Diageo issued a brief interim management statement for the three months ended Sept. 30. Overall, the company’s organic net sales climbed 3.1% in the period, led by North America (up 5.1%) and Latin America and Caribbean (up 10.9%). Analysts continue to believe that over the next decade Diageo will grow revenue by almost 6% per year and earnings per share by roughly 8% to 9% per year. Overall, we haven’t wavered from our stance on the company’s economic moat, which remains wide, bolstered by its premium brands and unmatched geographic scale.
Diageo’s business in the United States continues to premiumize, with strong performance from the Ciroc, Crown Royal, and Ketel One brands. We continue to forecast that spirits will continue to gain share of throat in the coming year at the expense of beer.

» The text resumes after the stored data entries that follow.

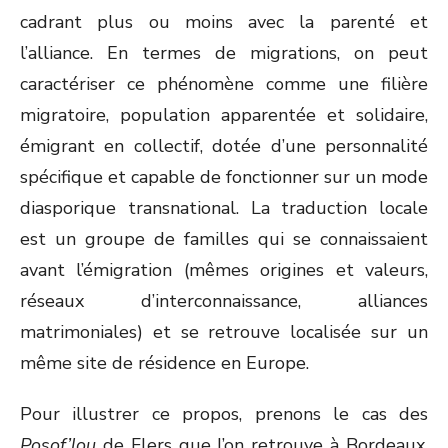
cadrant plus ou moins avec la parenté et
l’alliance. En termes de migrations, on peut
caractériser ce phénomène comme une filière
migratoire, population apparentée et solidaire,
émigrant en collectif, dotée d’une personnalité
spécifique et capable de fonctionner sur un mode
diasporique transnational. La traduction locale
est un groupe de familles qui se connaissaient
avant l’émigration (mêmes origines et valeurs,
réseaux d’interconnaissance, alliances
matrimoniales) et se retrouve localisée sur un
même site de résidence en Europe.
Pour illustrer ce propos, prenons le cas des
Posof’lou
de Flers que l’on retrouve à Bordeaux,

CEO Ivan Menezes is still forecasting a low-single-digit decline in Diageo’s Western European business, which strikes us as reasonable in light of the challenging macro environment.
Recently, the Chinese government has been cracking down on corruption, bribery, and gift-giving to public officials. As such, demand for high-end spirits has fallen, and this has negatively affected several publicly traded Chinese spirit companies (such as Kweichow Moutai and Wuliangye Yibin) as well as Diageo’s Chinese white spirits subsidiary (Shui Jing Fang). However, despite weakness in baijiu and white spirits, management confirmed qualitatively that Diageo’s super- and ultra-premium scotch brands continue to perform well in China.